Не война это, конечно, была, но вражда, долгая и кровавая, двух Кнутов отца и сына. Оба были тоже родом из Кампы, причём отец слыл человеком весьма уважаемым и не раз избирался сепсусом. А сын посчитал, что отец его притесняет и не даёт развернуться. Он подговорил дружков, чтобы вместе расквитаться с родителем за обиду. Кто-то не то проговорился, не то умышленно разоблачил заговор, возмездие не состоялось, да только в результате началась затяжная междоусобица. Подробностей не знаю. Сколько спрашивал, все разные былины в качестве доводов приводят. В итоге же Кампа превратилась в раскалённый горн, в котором, как в христианском аду, разгорались нешуточные страсти, поглощавшие всё больше и больше ни в чём изначально не повинного народа.
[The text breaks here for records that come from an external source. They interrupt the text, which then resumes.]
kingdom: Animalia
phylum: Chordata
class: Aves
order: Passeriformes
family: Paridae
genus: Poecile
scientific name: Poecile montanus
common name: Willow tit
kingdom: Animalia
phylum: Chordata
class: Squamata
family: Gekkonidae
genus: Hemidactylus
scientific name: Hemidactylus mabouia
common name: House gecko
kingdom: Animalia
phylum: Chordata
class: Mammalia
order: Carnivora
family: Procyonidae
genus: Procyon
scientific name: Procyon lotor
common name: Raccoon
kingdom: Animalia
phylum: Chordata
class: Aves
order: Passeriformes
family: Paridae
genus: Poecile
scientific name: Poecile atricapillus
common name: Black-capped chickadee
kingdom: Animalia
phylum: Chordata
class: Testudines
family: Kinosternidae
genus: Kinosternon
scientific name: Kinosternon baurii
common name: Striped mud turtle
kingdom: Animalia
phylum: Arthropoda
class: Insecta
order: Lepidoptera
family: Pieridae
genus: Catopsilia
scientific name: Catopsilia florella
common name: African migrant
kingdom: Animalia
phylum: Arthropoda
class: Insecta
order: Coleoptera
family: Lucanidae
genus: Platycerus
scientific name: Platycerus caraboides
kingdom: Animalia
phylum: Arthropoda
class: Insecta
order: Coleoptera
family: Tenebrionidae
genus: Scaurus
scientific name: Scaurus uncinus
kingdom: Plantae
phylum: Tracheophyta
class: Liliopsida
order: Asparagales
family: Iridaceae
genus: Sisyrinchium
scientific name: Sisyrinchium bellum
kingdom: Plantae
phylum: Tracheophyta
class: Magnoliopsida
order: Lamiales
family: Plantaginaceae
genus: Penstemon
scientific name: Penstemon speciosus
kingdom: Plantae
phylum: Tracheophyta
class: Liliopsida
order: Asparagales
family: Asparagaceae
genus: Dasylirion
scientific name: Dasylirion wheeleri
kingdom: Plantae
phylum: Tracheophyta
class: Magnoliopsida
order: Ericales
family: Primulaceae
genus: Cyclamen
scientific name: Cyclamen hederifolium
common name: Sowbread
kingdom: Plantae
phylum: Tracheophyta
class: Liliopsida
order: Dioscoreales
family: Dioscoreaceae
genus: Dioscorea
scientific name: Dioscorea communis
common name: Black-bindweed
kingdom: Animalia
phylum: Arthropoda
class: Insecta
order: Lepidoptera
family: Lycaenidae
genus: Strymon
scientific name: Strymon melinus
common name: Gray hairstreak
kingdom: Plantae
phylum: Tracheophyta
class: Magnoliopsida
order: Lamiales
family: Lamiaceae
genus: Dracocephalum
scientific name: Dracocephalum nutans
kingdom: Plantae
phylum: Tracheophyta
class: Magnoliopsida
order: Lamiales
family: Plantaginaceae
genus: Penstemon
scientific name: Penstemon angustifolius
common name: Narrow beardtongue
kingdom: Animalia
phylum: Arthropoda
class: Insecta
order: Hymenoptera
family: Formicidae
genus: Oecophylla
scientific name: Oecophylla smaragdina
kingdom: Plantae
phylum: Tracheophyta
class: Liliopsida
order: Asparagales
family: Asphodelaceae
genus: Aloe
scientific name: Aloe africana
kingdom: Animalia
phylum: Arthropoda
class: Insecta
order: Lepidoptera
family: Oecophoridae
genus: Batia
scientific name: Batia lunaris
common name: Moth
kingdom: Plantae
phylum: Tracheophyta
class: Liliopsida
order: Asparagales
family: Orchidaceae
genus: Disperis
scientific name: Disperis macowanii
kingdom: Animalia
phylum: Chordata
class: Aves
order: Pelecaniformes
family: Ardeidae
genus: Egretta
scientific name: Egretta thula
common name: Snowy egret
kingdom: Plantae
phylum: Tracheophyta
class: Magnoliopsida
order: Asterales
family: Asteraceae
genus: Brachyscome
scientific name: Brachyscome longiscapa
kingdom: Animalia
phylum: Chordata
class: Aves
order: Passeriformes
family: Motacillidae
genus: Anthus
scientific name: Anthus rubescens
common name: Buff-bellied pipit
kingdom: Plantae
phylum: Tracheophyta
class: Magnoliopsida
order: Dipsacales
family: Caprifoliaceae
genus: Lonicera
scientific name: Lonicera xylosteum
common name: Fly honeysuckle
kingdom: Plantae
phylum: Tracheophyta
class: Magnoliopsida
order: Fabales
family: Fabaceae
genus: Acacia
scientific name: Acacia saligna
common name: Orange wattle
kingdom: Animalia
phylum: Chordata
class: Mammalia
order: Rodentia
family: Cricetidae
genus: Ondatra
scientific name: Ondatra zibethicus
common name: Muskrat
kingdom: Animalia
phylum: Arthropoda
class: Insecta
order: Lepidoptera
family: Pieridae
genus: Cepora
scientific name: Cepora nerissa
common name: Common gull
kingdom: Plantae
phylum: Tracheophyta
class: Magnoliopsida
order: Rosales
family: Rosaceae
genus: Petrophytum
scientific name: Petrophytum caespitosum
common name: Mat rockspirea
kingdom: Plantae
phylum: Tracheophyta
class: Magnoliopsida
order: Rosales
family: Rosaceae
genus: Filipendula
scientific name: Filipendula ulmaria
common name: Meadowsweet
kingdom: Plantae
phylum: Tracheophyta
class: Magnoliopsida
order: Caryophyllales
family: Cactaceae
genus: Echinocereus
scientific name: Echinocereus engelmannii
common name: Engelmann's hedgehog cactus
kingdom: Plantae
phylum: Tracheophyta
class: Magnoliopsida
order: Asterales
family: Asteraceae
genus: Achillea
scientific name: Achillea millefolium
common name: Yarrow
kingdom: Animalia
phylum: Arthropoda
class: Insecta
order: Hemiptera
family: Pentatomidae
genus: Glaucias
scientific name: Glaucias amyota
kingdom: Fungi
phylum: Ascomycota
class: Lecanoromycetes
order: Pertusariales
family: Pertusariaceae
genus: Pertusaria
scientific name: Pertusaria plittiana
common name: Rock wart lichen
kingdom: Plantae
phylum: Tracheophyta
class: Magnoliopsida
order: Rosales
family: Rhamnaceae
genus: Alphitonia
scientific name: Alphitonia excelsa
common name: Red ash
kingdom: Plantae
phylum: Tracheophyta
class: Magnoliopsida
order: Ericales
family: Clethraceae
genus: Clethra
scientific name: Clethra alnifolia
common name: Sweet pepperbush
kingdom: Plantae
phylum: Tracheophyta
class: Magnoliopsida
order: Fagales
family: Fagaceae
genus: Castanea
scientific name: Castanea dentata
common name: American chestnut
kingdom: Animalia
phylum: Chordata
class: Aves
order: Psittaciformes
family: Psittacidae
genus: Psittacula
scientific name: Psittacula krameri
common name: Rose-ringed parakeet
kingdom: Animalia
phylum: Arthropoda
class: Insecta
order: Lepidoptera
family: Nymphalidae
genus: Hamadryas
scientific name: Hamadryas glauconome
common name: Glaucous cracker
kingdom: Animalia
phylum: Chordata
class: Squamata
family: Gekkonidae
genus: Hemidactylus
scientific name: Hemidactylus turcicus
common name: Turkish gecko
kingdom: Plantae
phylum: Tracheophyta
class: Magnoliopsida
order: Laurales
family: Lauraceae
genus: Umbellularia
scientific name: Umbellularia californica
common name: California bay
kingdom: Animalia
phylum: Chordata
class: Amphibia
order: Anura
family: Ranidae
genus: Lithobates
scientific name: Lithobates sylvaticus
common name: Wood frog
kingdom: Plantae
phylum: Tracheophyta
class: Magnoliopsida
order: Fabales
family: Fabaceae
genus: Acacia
Дошло до поножовщины и убийств. Кнуту-сыну пришлось бежать. Укрылся он, как потом оказалось, неподалёку, на Фарерских островах, откуда через год-другой нагрянул в родную Кампу с целой ватагой тамошних сорвиголов, которым пообещал после победы над Кнутом-отцом и его соратниками денег и земель. Мой отец хорошо помнил, как той ночью весь город был разбужен языками пламени и треском горящих домов, а по улицам рыскали страшные тени и рубили всех встречных и поперечных острыми топорами на длинных рукоятках. Они с матерью забрались в подпол, а его отец побежал биться с пришельцами. Когда он через долгое время не вернулся, мать пошла на его поиски, и он её тоже больше не видел. В следующий раз дверца подпола открылась только под вечер. Отец всё это время не двигался, ничего не ел, умирал с голода, но послушно ждал. Оказалось, что пришли соседи, заметившие запустенье. Отца вынули из-под земли, кое-как отогрели и накормили, а когда он наутро проснулся, к нему в кровать забрался соседский сын и радостно объявил, что обоих его родителей нашли зарубленными. Отец не растерялся, дал мальчишке кулаком в нос и сбежал. Причём не в отчий дом, а куда глаза глядят, то есть куда подальше. Даль оказалась не такой далёкой, и побег скоро закончился на небольшом хуторке в пределах видимости крепостных стен, не справившихся с защитой тех, кто в них верил. Там отец и остался на несколько последующих лет, за кусок хлеба и крышу над головой помогая приютившему его семейству разводить пчёл и заготавливать пушнину. Война Кнут-Кнута со временем осталась в прошлом.